_Selected text:_
☆ ☆ ☆ ☆ ☆
NAME
Data::Sah::Manual::Developer - Data::Sah developer information
VERSION
This document describes version 0.908 of Data::Sah::Manual::Developer (from Perl distribution Data-Sah), released on 2020-05-21.
OVERVIEW
PERL CODE GENERATION
This section will describe how the schema is converted into Perl code.
From each clause, an equivalent Perl expression will be generated (except for a few special clauses). The expression will return true/false depending on whether data passes the clause. For example, in the schema:
["int", min=>1, max=>10]
the clause min=>1
will be translated into something like:
$data >= 1
and the clause max=>10
will be translated into something like:
$data <= 10
For the type itself (int
) we will generate a Perl expression for type checking:
Scalar::Util::Numeric::isint($data)
These Perl expressions are then ordered and combined into a single one. The order follows the priorities specified by the Sah specification, as each clause has its priority (the lower the number, the higher the priority). The min
and max
clauses are "regular" type constraint clauses so they each have a priority of 50. There is a special clause req
(unspecified here, the default is 0) which have a high priority of 3, which is even higher than the type check. The req
clause, if given the value of 1/true will require data to be defined. On the other hand, if req
is false then if data is undefined then all the other constraint clauses will be skipped (so undef
will pass the schema).
After the ordering, the type constraint expressions are joined using the Perl operator &&
to be able to shortcut after the first failure. The final Perl expression becomes:
(!defined($data) ? 1 :
(Scalar::Util::Numeric::isnt($data) &&
($data >= 1) &&
($data <= 10))
)
Default value
The default
clause is another special clause that has a high priority, evaluated before req
, type check, or the other constraint clauses.
["int", min=>1, max=>10, default=>1]
The default
clause will be translated into this Perl expression:
(($data //= 1), 1)
What the above expression does is evaluate the argument to the left of the comma operator (assigning default value to data) then evaluate the argument to the right of the comma, then return that value. So the effect is the above expression will always return true, even though the default value given in the schema might be false Perl-wise, like ""
or 0.
So the final expression will become:
(($data //= 1), 1) &&
(!defined($data) ? 1 :
(Scalar::Util::Numeric::isnt($data) &&
($data >= 1) &&
($data <= 10))
)
Required value (req=>1)
What if req
is true?
["int*", min=>1, max=>10] # a.k.a. ["int", req=>1, min=>1, max=>10]
Then the final expression will become this instead:
(defined($data) &&
Scalar::Util::Numeric::isnt($data) &&
($data >= 1) &&
($data <= 10))
And if we add the default value:
["int*", min=>1, max=>10, default=>1]
Then the final expression will become this:
(($data //= 1), 1) &&
(defined($data) &&
Scalar::Util::Numeric::isnt($data) &&
($data >= 1) &&
($data <= 10))
☆ ☆ ☆ ☆ ☆
_Records provided:_
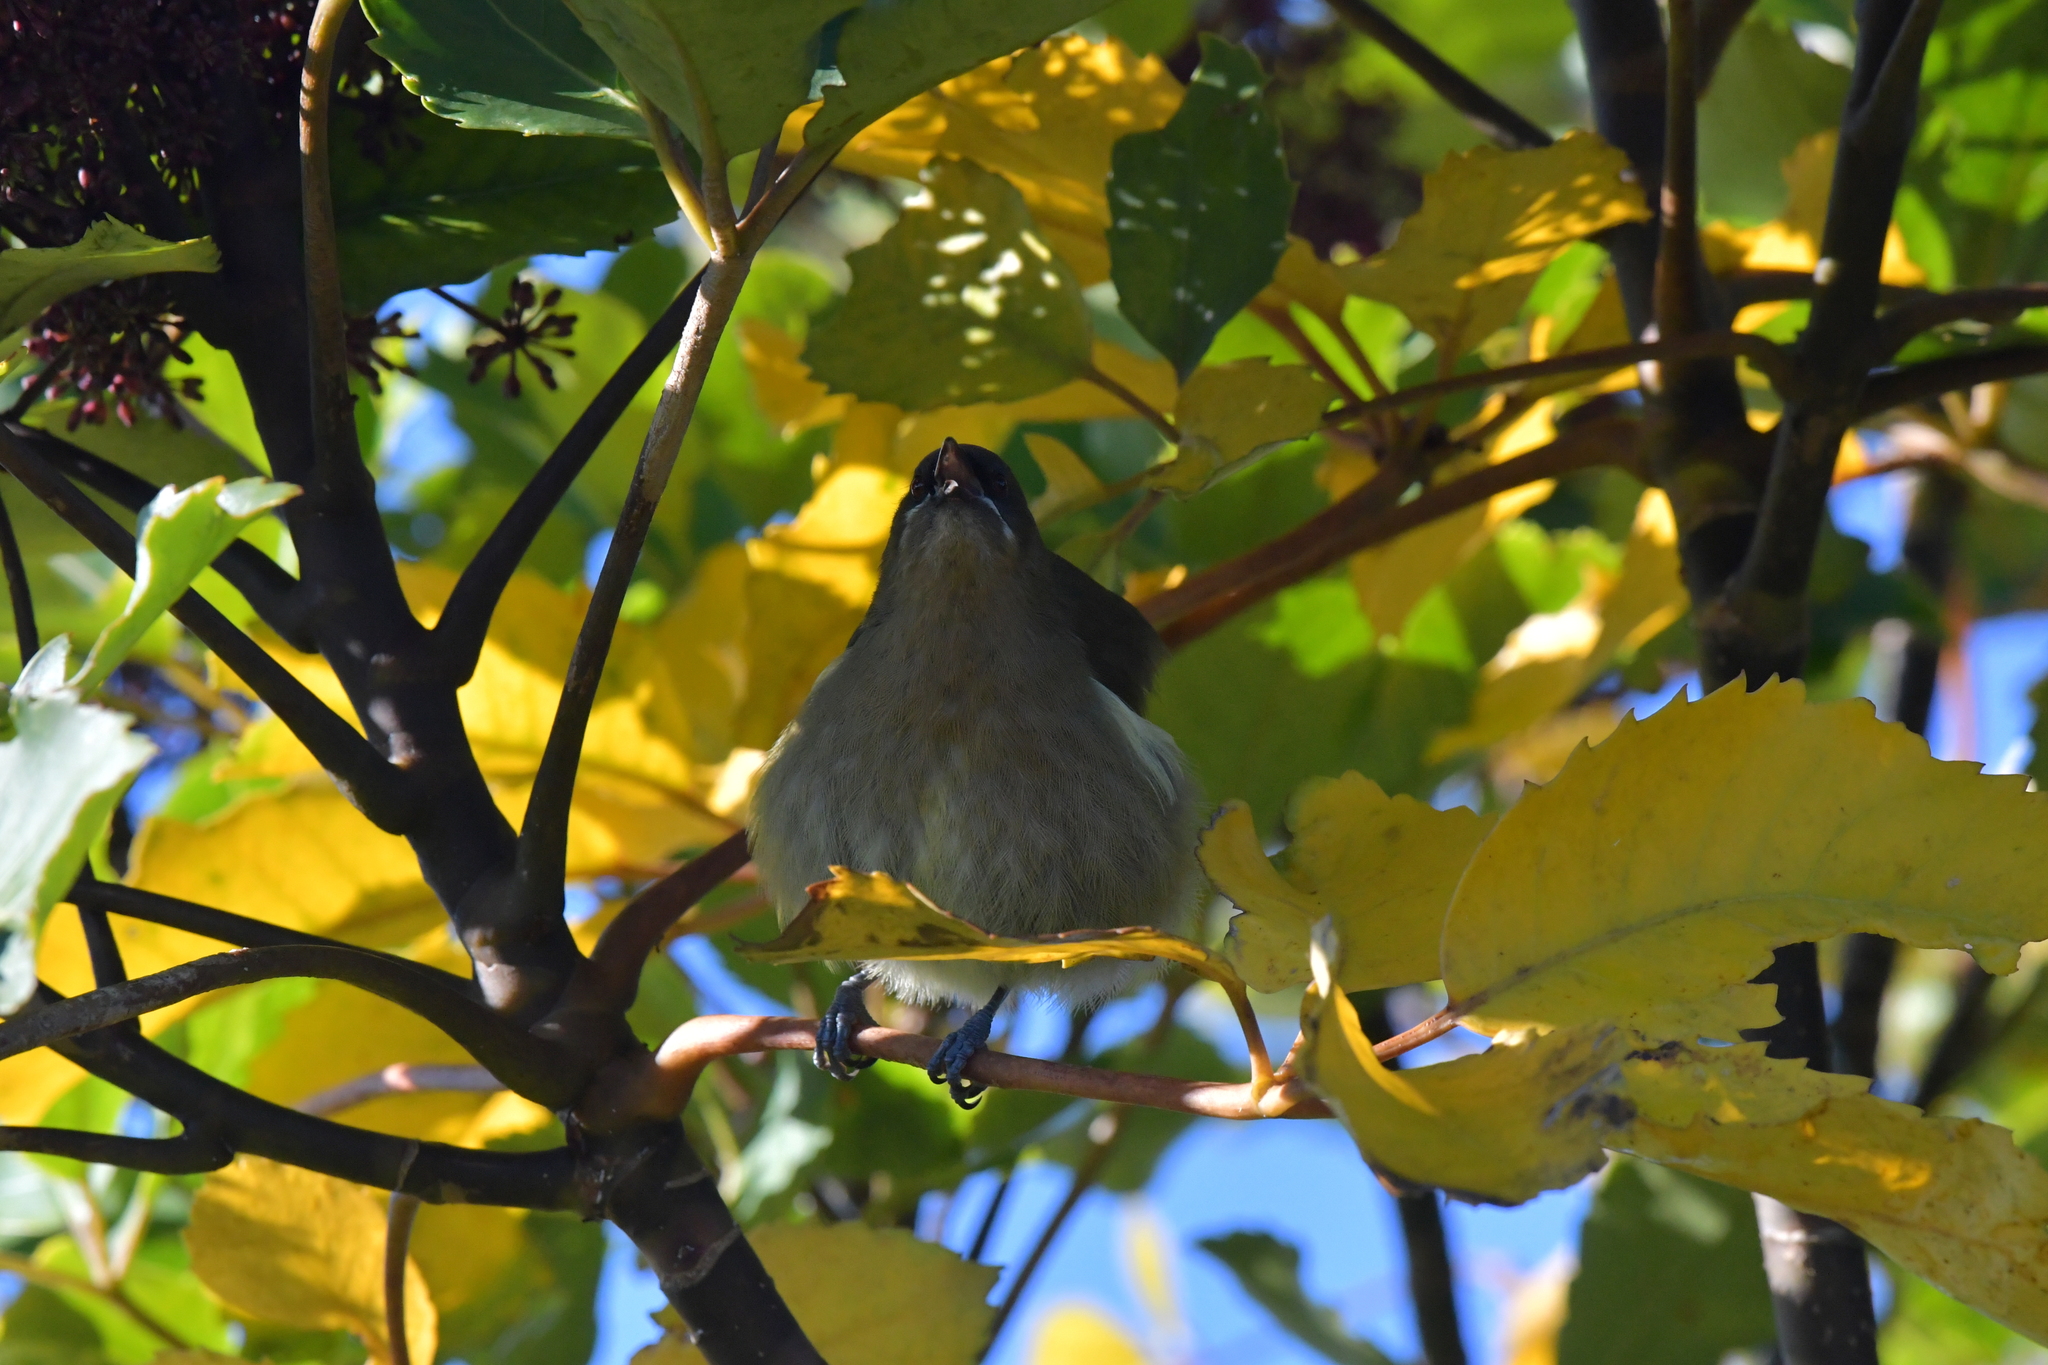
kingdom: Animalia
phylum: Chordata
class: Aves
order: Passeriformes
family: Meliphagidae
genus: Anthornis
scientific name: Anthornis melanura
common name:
☆ ☆ ☆ ☆ ☆
Copy the portion of the Data::Sah developer document above from "These Perl expressions" up to and including "pass the schema).".

_Complete response:_
These Perl expressions are then ordered and combined into a single one. The order follows the priorities specified by the Sah specification, as each clause has its priority (the lower the number, the higher the priority). The min
and max
clauses are "regular" type constraint clauses so they each have a priority of 50. There is a special clause req
(unspecified here, the default is 0) which have a high priority of 3, which is even higher than the type check. The req
clause, if given the value of 1/true will require data to be defined. On the other hand, if req
is false then if data is undefined then all the other constraint clauses will be skipped (so undef
will pass the schema).